I have been motivated to look at the stages that took seemingly peaceful communities towards horror and genocide.  And what I witnessed in Lewes has the foundation of such a journey into unthinkable and unspeakable behaviours.  People never usually see genocide happening, and as we know, many choose to deny it, often through an inability to accept or to comprehend it would ‘happen around here’ perpetrated by ‘people like us’.  I am not saying that rural England is on such a brink.  But I think there is danger and there is risk. 

These devasting events start with people not respecting differences between people.  This characteristic, I think, is far too abundant in our society at present, a division of ‘us’ and ‘them’ which is discharged through stereotypes or excluding people who are perceived to be different.  This is the fuel of discrimination.  Dominant groups deny basic civil rights or even citizenship to identified groups.  For us, in a time of refugees and population migration, it is all too depressingly common for people in society not to have equal citizenship or employment status. It is a key political issue for us now and for the foreseeable future.  Next, and critically, there is the process of dehumanisation.  Those perceived as ‘different’ are treated with no form of human rights or personal dignity.  

This all creates the environment where attacks are encouraged, or at least tolerated through a lack of consequences. During the Genocide in Rwanda, Tutsis were referred to as ‘cockroaches’; the Nazis referred to Jews as ‘vermin’.  Social media is a thriving repository of such unchecked language.  It drives people to think in dehumanising ways.  Then there is the concept of organisation – preparing actions that do all of this.  The Lewes event was not unplanned. No doubt a committee of volunteer organisers considered proposals and agreed to do this and spent many weeks preparing the image to be paraded and burned. 

Polarisation really is an accelerant. We all know the news media is controlled by a small group of individuals, all with their own and deliberate agendas.  Nowadays, the proliferation of social and online media facilitates all sorts of deliberate dialogues.  Social media also promotes and facilitates polarised viewpoints.  There’s little space for evidenced nuance, for being reasonable.  In Twitter, you just don’t have the character count to explain or evidence (it was 140 characters, in 2017 it doubled to 280).  It is impossible to give more than one side of the story, to achieve a reasonable balance. 

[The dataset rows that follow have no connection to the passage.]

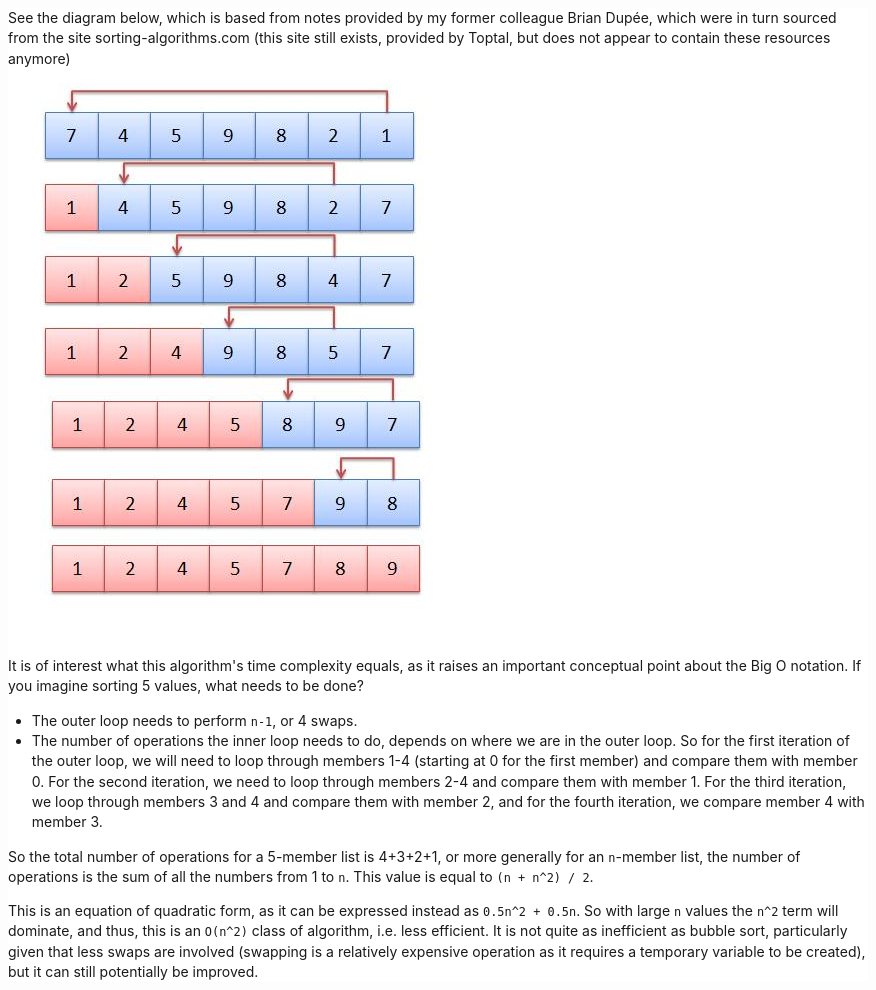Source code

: See the diagram below, which is based from notes provided by my former colleague Brian Dupée, which were in turn sourced from the site sorting-algorithms.com (this site still exists, provided by Toptal, but does not appear to contain these resources anymore)

![Selection Sort](images/selection_sort.png)

It is of interest what this algorithm's time complexity equals, as it raises
an important conceptual point about the Big O notation. If you imagine 
sorting 5 values, what needs to be done?

- The outer loop needs to perform `n-1`, or 4 swaps.
- The number of operations the inner loop needs to do, depends on where
we are in the outer loop. So for the first iteration of the outer loop, we
will need to loop through members 1-4 (starting at 0 for the first member) and
compare them with member 0. For the second iteration, we need to loop through
members 2-4 and compare them with member 1. For the third iteration, we loop
through members 3 and 4 and compare them with member 2, and for the fourth
iteration, we compare member 4 with member 3.

So the total number of operations for a 5-member list is 4+3+2+1, or more generally for an `n`-member list, the number of operations is the sum of all the numbers from 1 to `n`. This value is equal to `(n + n^2) / 2`.

This is an equation of quadratic form, as it can be expressed instead as `0.5n^2 + 0.5n`. So with large `n` values the `n^2` term will dominate, and thus, this is an `O(n^2)` class of algorithm, i.e. less efficient. It is not quite as inefficient as bubble sort, particularly given that less swaps are involved (swapping is a relatively expensive operation as it requires a temporary variable to be created), but it can still potentially be improved.
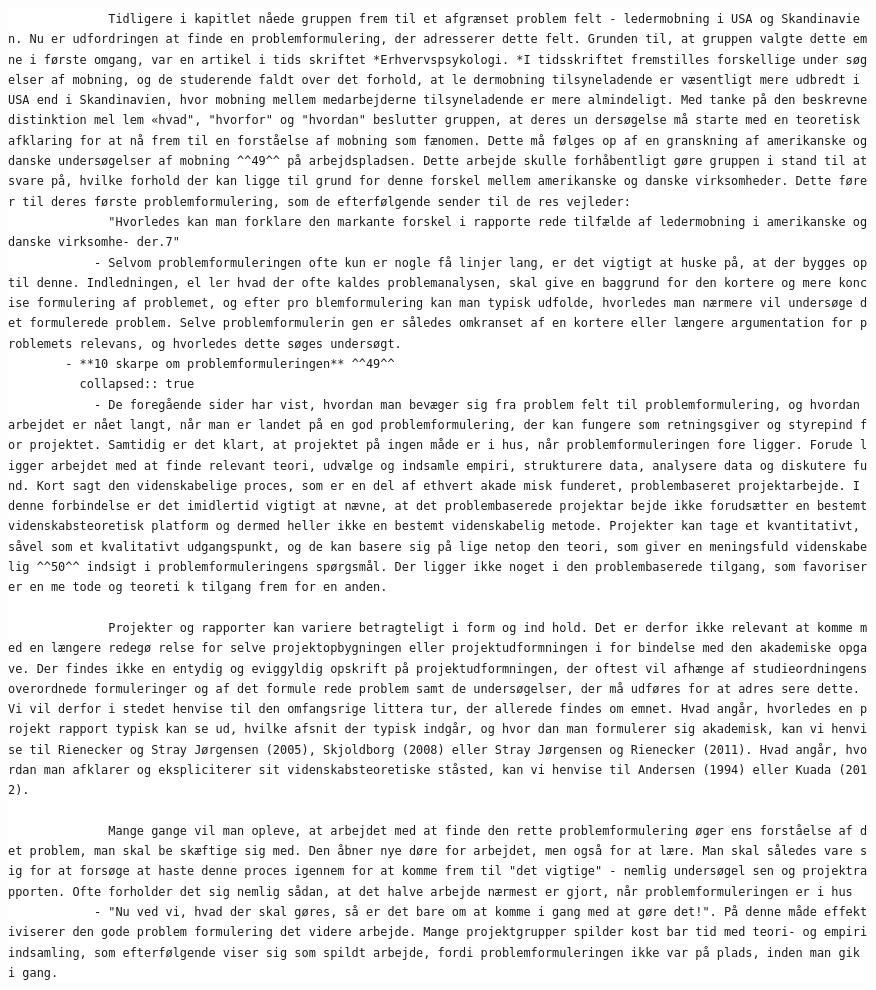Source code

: 				  Tidligere i kapitlet nåede gruppen frem til et afgrænset problem­ felt - ledermobning i USA og Skandinavien. Nu er udfordringen at finde en problemformulering, der adresserer dette felt. Grunden til, at gruppen valgte dette emne i første omgang, var en artikel i tids­ skriftet *Erhvervspsykologi. *I tidsskriftet fremstilles forskellige under­ søgelser af mobning, og de studerende faldt over det forhold, at le­ dermobning tilsyneladende er væsentligt mere udbredt i USA end i Skandinavien, hvor mobning mellem medarbejderne tilsyneladende er mere almindeligt. Med tanke på den beskrevne distinktion mel­ lem «hvad", "hvorfor" og "hvordan" beslutter gruppen, at deres un­ dersøgelse må starte med en teoretisk afklaring for at nå frem til en forståelse af mobning som fænomen. Dette må følges op af en granskning af amerikanske og danske undersøgelser af mobning ^^49^^ på arbejdspladsen. Dette arbejde skulle forhåbentligt gøre gruppen i stand til at svare på, hvilke forhold der kan ligge til grund for denne forskel mellem amerikanske og danske virksomheder. Dette fører til deres første problemformulering, som de efterfølgende sender til de­ res vejleder:
				  "Hvorledes kan man forklare den markante forskel i rapporte­ rede tilfælde af ledermobning i amerikanske og danske virksomhe- der.7"
				- Selvom problemformuleringen ofte kun er nogle få linjer lang, er det vigtigt at huske på, at der bygges op til denne. Indledningen, el­ ler hvad der ofte kaldes problemanalysen, skal give en baggrund for den kortere og mere koncise formulering af problemet, og efter pro­ blemformulering kan man typisk udfolde, hvorledes man nærmere vil undersøge det formulerede problem. Selve problemformulerin­ gen er således omkranset af en kortere eller længere argumentation for problemets relevans, og hvorledes dette søges undersøgt.
			- **10 skarpe om problemformuleringen** ^^49^^
			  collapsed:: true
				- De foregående sider har vist, hvordan man bevæger sig fra problem­ felt til problemformulering, og hvordan arbejdet er nået langt, når man er landet på en god problemformulering, der kan fungere som retningsgiver og styrepind for projektet. Samtidig er det klart, at projektet på ingen måde er i hus, når problemformuleringen fore­ ligger. Forude ligger arbejdet med at finde relevant teori, udvælge og indsamle empiri, strukturere data, analysere data og diskutere fund. Kort sagt den videnskabelige proces, som er en del af ethvert akade­ misk funderet, problembaseret projektarbejde. I denne forbindelse er det imidlertid vigtigt at nævne, at det problembaserede projektar­ bejde ikke forudsætter en bestemt videnskabsteoretisk platform og dermed heller ikke en bestemt videnskabelig metode. Projekter kan tage et kvantitativt, såvel som et kvalitativt udgangspunkt, og de kan basere sig på lige netop den teori, som giver en meningsfuld videnskabelig ^^50^^ indsigt i problemformuleringens spørgsmål. Der ligger ikke noget i den problembaserede tilgang, som favoriserer en me­ tode og teoreti k tilgang frem for en anden. 
				  
				  Projekter og rapporter kan variere betragteligt i form og ind­ hold. Det er derfor ikke relevant at komme med en længere redegø­ relse for selve projektopbygningen eller projektudformningen i for­ bindelse med den akademiske opgave. Der findes ikke en entydig og eviggyldig opskrift på projektudformningen, der oftest vil afhænge af studieordningens overordnede formuleringer og af det formule­ rede problem samt de undersøgelser, der må udføres for at adres­ sere dette. Vi vil derfor i stedet henvise til den omfangsrige littera­ tur, der allerede findes om emnet. Hvad angår, hvorledes en projekt­ rapport typisk kan se ud, hvilke afsnit der typisk indgår, og hvor­ dan man formulerer sig akademisk, kan vi henvise til Rienecker og Stray Jørgensen (2005), Skjoldborg (2008) eller Stray Jørgensen og Rienecker (2011). Hvad angår, hvordan man afklarer og ekspliciterer sit videnskabsteoretiske ståsted, kan vi henvise til Andersen (1994) eller Kuada (2012). 
				  
				  Mange gange vil man opleve, at arbejdet med at finde den rette problemformulering øger ens forståelse af det problem, man skal be­ skæftige sig med. Den åbner nye døre for arbejdet, men også for at lære. Man skal således vare sig for at forsøge at haste denne proces igennem for at komme frem til "det vigtige" - nemlig undersøgel­ sen og projektrapporten. Ofte forholder det sig nemlig sådan, at det halve arbejde nærmest er gjort, når problemformuleringen er i hus
				- "Nu ved vi, hvad der skal gøres, så er det bare om at komme i gang med at gøre det!". På denne måde effektiviserer den gode problem­ formulering det videre arbejde. Mange projektgrupper spilder kost­ bar tid med teori- og empiriindsamling, som efterfølgende viser sig som spildt arbejde, fordi problemformuleringen ikke var på plads, inden man gik i gang. 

In ethics and philosophy, we talk about the importance of non-maleficence, that actions should do no harm, or that we evaluate and reconcile the level of harm or consequences of our actions. What lessons are people learning from such an event, especially the children at this family event, and what fire is being lit in them? I simply ask, how would you feel if this was your image being paraded through the street, to the amusement and entertainment of baying crowds.  How would you feel if this was your partner, daughter, or mother?  Truss is all of these. You may argue that politicians choose their careers and their political actions and should be accountable for them.  Save that for the ballot box and not for such symbolic incineration I say.